Андрей Гаврилов считал себя всемогущим. И не без основания. Но он настолько уверовал в свою неуязвимость, что даже не заметил, как корабль, который он построил, в одночасье напоролся на выступающий риф и дал течь. Он явно недооценивал влияние законных, а этим ребятам очень не нравится, когда у них из-под носа утаскивают лакомый кусок. Но это еще полбеды. Гавриловым заинтересовались серьезные ребята из «конторы». Двойного удара Андрей не выдержит, а следаки, вкупе с законными, будут долбить его до тех пор, пока не истолкут в пыль…
Проанализировав ситуацию, Баринов пришел к выводу, что Гаврилов обречен.
Впрочем, корабль, давший течь, еще можно спасти, если сменить капитана, который по собственному безумию, не замечая опасности, бросает тонущее судно на мель.
И почему бы не найти для «Петротранса» нового, более удобного капитана?
Вроде Владилена Сергеевича Крюкова. Жаль, что Гаврилов приказал его устранить.
Вот был бы идеальный кандидат. Хваткий, опытный, но в то же время не хапуга, трусоват – с таким можно было бы сработаться: Крюков сидел бы в президентском кресле, подписывал бы бумаги, а он, Баринов, крутил бы втихаря все колеса в концерне…
А Гаврилова можно будет отправить куда-нибудь подальше – уж если не на тот свет, так в Сибирь-матушку на прокорм комарикам… Благо компрометирующий материален на Гаврилова у Баринова был собран такой, что за глаза хватило бы на десять «десяток» строгого режима.
Чем тщательнее Яков Степанович анализировал ситуацию, тем навязчивее становилась идея сменить руководителя «Петротранса».
Баринов включил магнитофон. Из динамика полился негромкий разговор:
" – Ты не позабыл, что нам в свое время обещал Гаврилов? – напористо спрашивал голос с хрипотцой.
– Ну? – вяло отозвался собеседник.
– А то, что через полгода каждый из нас получит по квартире в центре Питера. А уже третий год лямку тянем – не можем наскрести даже на приличную тачку. Мне уже стыдно в своей побитой «девятке» жену возить!"
Баринов сразу узнал голос второго. Это был Орлов – белозубый красавец, служивший под его началом в ВДВ. Он был из той категории людей, которым сколько ни давай, им все время будет мало.
Собеседником Паши был Артем Козырев.
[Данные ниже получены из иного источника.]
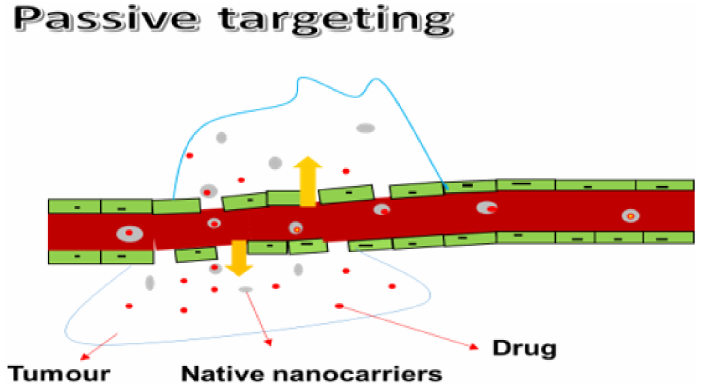
Figure 1. Passive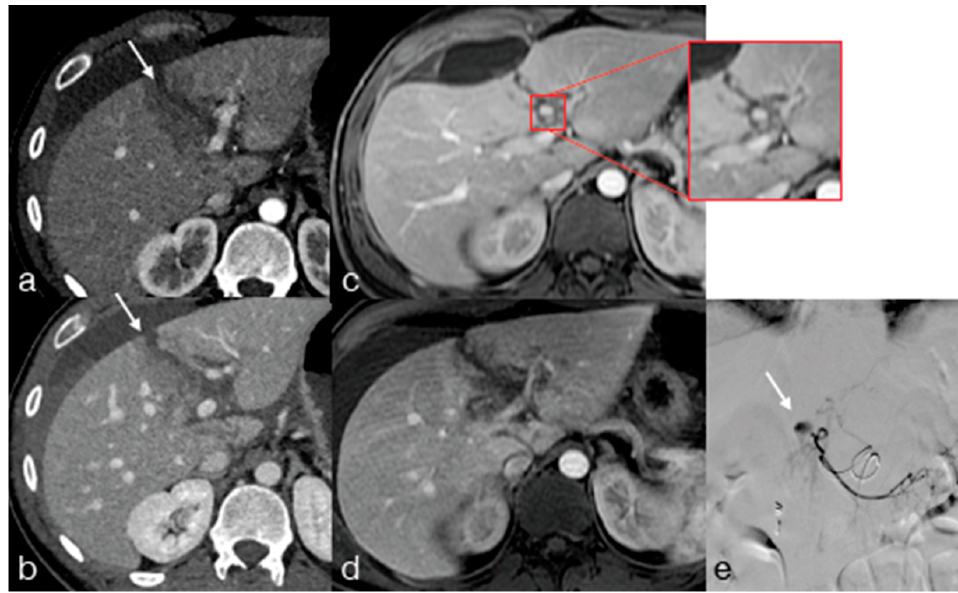
Figure 11. Thirty-four-year-old male underwent high-energy trauma with high-grade liver laceration. Enhanced CT upon admission for arterial ( a ) and portal ( b ) phase showing the liver injury ( a , b ) arrow), and at the MR follow-up performed 14 days later, the patient developed an arterial pseudoaneurysm (( c ), T1W Fat Sat, arterial phase, red box) seen only in the arterial phase (( c ) red box and ( d ) portal phase), which was confirmed and embolized at the following angiography (( e ),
Жил он недалеко от Дворцовой площади с восемнадцатилетней девицей, работавшей в рекламном агентстве моделью.
Его сожительница имела хобби – снимала богатеньких лохов на Невском проспекте, что давало им возможность три раза в год оттягиваться где-нибудь на Канарах. О тайной страстишке своей сожительницы Артем знал, но, похоже, ее приключения его интересовали мало. Не исключено, что у них была взаимная договоренность: когда его подруга коротала время в ресторанах и гостиницах, он веселился в оздоровительных клубах, где мастерицы высокого класса делали эротический массаж.
" – Я с тобой не согласен, Козырь, – гудел Паша Орлов. – Ты бы лучше у полковника спросил, куда наши премиальные деваются. Он же на деньгах сидит, как курица на яйцах. С него и спрос… Я это давно уже просек.
Козырев громко хмыкнул:
– А что, и спрошу!"
Баринов выключил магнитофон. Козырев вчера передал ему эту кассету с записью. Теперь ясно, откуда у Гаврилова появился «добровольный доброхот». Паша стучит. Да, блин, ну и жизнь, мать ее! Просто как в банке с пауками – всем мало, каждый норовит друг дружку укусить побольнее да исподтишка башку оторвать… Ну ладно, сержант Орлов, мы с тобой разберемся не хуже, чем ты разобрался с Лехой Красным.
Глава 44
Девушка под грохот рваной ритмичной мелодии легко скользила между столами. После каждого аккорда она откидывала голову назад, отчего волосы пшеничными волнами разлетались по ее плечам. Всем своим видом она напоминала горячую лошадку, которую хотелось взнуздать и оседлать. Наверняка ее спина еще не знала властного седока. Приятно было бы почувствовать себя ковбоем, который сумел укротить норовистого мустанга.